— Given passage —
=-=-=-=-=

2.11. Sample Preparation and DNA Extraction of the Test Water
An 18S and 16S rDNA high-throughput sequencing analysis was performed on the water from simulated-field trials to detect the effect of recombinant RNAi Chlorella on eukaryotic and prokaryotic organisms in the test water. After feeding Ae. albopictus for 30 days, a 1 L water sample was collected from the bucket containing the mosquitoes and filtered through a 0.22 μm polycarbonate membrane (Millipore, Burlington, MA, USA) under a 30 kPa vacuum to collect the plankton. The membranes were stored at −80 °C until analysis. Genomic DNA was extracted using a modified Winnepenninckx et al. method [61].

=-=-=-=-=

— Explore the material —
1) Please quote the sample preparation section verbatim, everything from "2.11. Sample Preparation" down to "al. method [61].".
2) According to the sample preparation section, why was the 18S and 16S rDNA high-throughput sequencing analysis performed on the water from the simulated-field trials?

— Record extracts —
=-=-=-=-=

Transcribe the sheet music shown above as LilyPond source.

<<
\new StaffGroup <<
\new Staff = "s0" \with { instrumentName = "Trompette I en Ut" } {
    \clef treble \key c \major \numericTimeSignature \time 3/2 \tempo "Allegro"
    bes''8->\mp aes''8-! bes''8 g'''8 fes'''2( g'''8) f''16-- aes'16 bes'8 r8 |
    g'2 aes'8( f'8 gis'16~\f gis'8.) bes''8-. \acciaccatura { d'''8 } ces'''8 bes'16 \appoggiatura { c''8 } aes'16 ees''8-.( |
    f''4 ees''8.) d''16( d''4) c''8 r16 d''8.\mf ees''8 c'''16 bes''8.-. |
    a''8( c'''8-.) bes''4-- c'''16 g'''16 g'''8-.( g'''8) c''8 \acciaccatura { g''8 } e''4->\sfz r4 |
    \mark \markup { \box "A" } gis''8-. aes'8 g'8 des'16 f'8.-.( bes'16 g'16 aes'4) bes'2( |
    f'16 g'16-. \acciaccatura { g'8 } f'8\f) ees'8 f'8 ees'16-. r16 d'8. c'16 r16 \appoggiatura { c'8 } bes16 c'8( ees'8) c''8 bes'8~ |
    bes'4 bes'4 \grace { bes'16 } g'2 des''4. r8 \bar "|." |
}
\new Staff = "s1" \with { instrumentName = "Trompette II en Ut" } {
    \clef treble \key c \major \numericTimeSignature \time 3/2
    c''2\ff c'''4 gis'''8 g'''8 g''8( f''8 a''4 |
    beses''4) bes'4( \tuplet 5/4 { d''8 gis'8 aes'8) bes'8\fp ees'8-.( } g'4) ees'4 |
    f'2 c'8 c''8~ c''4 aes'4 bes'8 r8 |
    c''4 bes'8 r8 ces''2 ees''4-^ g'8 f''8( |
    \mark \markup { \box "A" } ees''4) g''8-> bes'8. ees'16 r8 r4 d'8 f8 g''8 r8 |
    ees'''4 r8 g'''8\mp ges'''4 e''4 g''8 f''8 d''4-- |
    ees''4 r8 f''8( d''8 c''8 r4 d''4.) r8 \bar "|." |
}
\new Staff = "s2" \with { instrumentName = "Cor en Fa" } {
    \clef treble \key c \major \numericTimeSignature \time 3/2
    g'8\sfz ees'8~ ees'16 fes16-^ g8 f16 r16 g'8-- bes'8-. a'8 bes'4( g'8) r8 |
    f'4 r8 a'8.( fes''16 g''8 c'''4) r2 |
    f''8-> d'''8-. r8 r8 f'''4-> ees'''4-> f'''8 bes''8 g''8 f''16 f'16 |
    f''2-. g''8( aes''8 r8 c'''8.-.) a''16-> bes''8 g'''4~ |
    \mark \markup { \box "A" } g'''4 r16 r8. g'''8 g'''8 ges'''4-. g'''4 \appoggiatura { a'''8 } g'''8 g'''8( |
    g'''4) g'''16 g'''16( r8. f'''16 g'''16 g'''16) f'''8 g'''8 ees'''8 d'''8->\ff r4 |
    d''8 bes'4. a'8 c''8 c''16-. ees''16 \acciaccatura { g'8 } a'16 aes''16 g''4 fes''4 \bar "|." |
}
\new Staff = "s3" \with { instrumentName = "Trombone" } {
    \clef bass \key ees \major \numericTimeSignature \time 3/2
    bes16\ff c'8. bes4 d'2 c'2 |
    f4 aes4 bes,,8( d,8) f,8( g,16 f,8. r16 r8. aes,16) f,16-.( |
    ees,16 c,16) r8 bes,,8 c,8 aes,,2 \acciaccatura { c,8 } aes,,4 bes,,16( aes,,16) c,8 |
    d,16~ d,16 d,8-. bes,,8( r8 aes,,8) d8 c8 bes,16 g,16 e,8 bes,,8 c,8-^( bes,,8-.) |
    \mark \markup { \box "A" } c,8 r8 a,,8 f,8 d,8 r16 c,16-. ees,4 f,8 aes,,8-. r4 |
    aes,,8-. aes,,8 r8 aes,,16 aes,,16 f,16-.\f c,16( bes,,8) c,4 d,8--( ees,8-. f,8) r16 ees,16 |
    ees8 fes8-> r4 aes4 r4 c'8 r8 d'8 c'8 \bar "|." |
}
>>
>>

=-=-=-=-=

— Set of answers —
1)
2.11. Sample Preparation and DNA Extraction of the Test Water
An 18S and 16S rDNA high-throughput sequencing analysis was performed on the water from simulated-field trials to detect the effect of recombinant RNAi Chlorella on eukaryotic and prokaryotic organisms in the test water. After feeding Ae. albopictus for 30 days, a 1 L water sample was collected from the bucket containing the mosquitoes and filtered through a 0.22 μm polycarbonate membrane (Millipore, Burlington, MA, USA) under a 30 kPa vacuum to collect the plankton. The membranes were stored at −80 °C until analysis. Genomic DNA was extracted using a modified Winnepenninckx et al. method [61].

2) It was performed to detect the effect of recombinant RNAi Chlorella on eukaryotic and prokaryotic organisms in the test water.